= Beginning of Section =

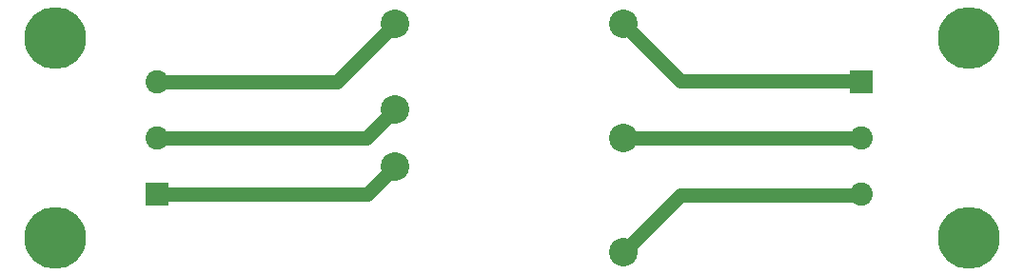
<source format=gbl>
%FSLAX33Y33*%
%MOMM*%
%AMRect-W2049999-H2049999-RO1.500*
21,1,2.049999,2.049999,0.,0.,90*%
%AMRect-W2049999-H2049999-RO0.500*
21,1,2.049999,2.049999,0.,0.,270*%
%ADD10C,1.27*%
%ADD11C,2.049999*%
%ADD12Rect-W2049999-H2049999-RO1.500*%
%ADD13C,2.54*%
%ADD14C,2.049999*%
%ADD15Rect-W2049999-H2049999-RO0.500*%
%ADD16C,5.5*%
D10*
%LNbottom copper_traces*%
G01*
X28876Y17700D02*
X34036Y22860D01*
X12854Y12700D02*
X31496Y12700D01*
X34036Y15240*
X59436Y7620D02*
X54356Y2540D01*
X12854Y17700D02*
X28876Y17700D01*
X75692Y7620D02*
X59436Y7620D01*
X31576Y7700D02*
X34036Y10160D01*
X54356Y12700D02*
X75692Y12700D01*
X12854Y7700D02*
X31576Y7700D01*
X59436Y17780D02*
X54356Y22860D01*
X75692Y17780D02*
X59436Y17780D01*
%LNbottom copper component d471e9cb206998b3*%
D11*
X12854Y12700D03*
X12854Y17700D03*
D12*
X12854Y7700D03*
%LNbottom copper component c304839c2677ef3f*%
D13*
X34036Y22860D03*
X34036Y10160D03*
X54356Y22860D03*
X54356Y2540D03*
X54356Y12700D03*
X34036Y15240D03*
%LNbottom copper component 0150211cd070c59b*%
D14*
X75538Y12700D03*
X75538Y7700D03*
D15*
X75538Y17700D03*
%LNbottom copper component a88b08866a0f6951*%
D16*
X85090Y21590D03*
%LNbottom copper component 451a96529c5ac4a0*%
X3810Y21590D03*
%LNbottom copper component b250d4b8687d3700*%
X85090Y3810D03*
%LNbottom copper component 4ed973ee168ef51e*%
X3810Y3810D03*
M02*
</source>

= End of Section =

Task to carry out: Task for the records above: copy every line in which the word "AMRect" occurs.

Result of the task:
%AMRect-W2049999-H2049999-RO1.500*
%AMRect-W2049999-H2049999-RO0.500*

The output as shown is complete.